AJC To Offer News in Meme Format

Atlanta Journal-Constitution seeks new ways to reach a wider audience. FFFFUUUUU

ATLANTA–The Atlanta Journal-Constitution, Atlanta’s only major daily news paper, was established in 1883 to address a need for list of citizens who had passed away overnight, a role they still gleefully fill today. The venerable paper has announced, however, an effort to reach new audiences using Internet memes.

These memes, originating from “chat rooms” and “message boards” in online communities such as CompuServ and The Facing Book, have gained a lot of ground in recent years, becoming one of the chief ways people consume information. They often consist of crude images cobbled together using what sources have referred to as a Goggle Image Search with a few bits of text in a shitty font added alongside.

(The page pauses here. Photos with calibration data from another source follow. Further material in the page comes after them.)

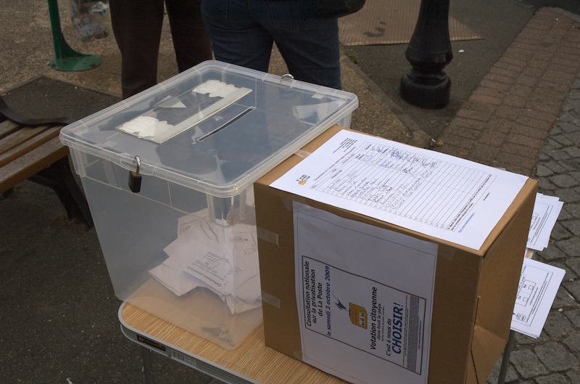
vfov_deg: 30.7
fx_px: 699
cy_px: 192
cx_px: 290
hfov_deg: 45.1
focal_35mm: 44
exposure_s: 1/200
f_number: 9
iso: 200
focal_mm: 29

“We just can’t keep up with these memes anymore,” confided Phineas T. Filligree, moneyed anachronistic spokesman for the paper’s publishers, polishing his monocle.

He continued, “People simply do not want to read more than a hundred and forty characters at a time,” and sighed wistfully.

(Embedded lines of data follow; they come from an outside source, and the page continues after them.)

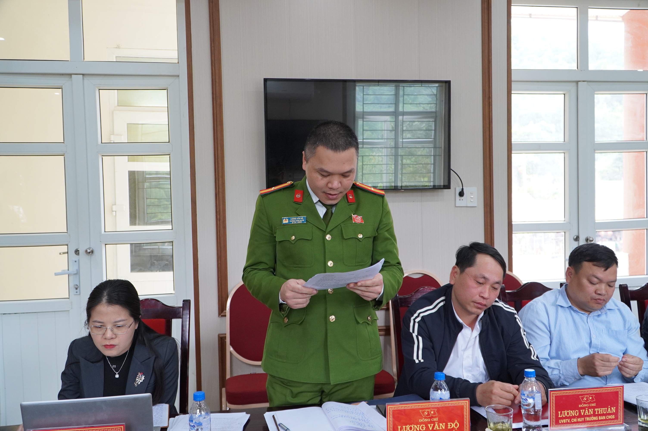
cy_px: 216
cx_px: 324
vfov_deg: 41.6
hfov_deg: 59.5
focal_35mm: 32
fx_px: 566
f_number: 4
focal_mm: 21
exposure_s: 1/160
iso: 1000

“We hire some of the best writers in the country, stock our front page full of the finest deaths, shootings, and celebrity prattle, and we can’t get half the circulation of a meme featuring a cat holding up a sign claiming to be the 99%. I’ll never understand it, but I don’t have to. We’re jumping on board this meme thing, see, and how!”

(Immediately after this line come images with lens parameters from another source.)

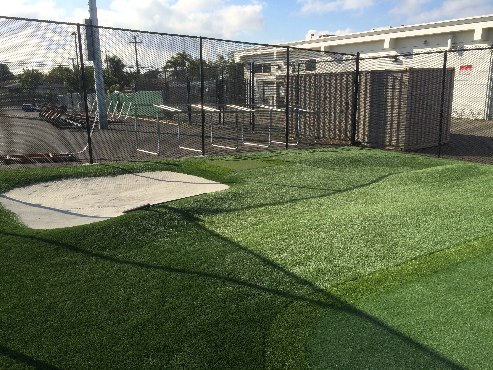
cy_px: 185
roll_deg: +1.7
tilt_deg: -12.4
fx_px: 413
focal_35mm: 29
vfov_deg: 48.2
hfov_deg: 61.7
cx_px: 246
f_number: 2.2
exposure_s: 1/2053
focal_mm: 4.15
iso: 32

The paper’s front page will change with the tide of incoming memes, adapting each story to whatever meme Internet users are using to beat dead horses. Current front page articles are in the “What People Think I Do” format, while videos of legislators or politicians will be edited to resemble the “Shit People Of A Certain Type Would Like To Think They Say” format.

Reporters were unable to reach anyone affiliated with The Internet for comment as of press time.

“Next we’ve got to figure out how to get on board with this Pinterest business,” Filligree spat. “Is that like the Twatter, or whatever? Hell, I don’t know.”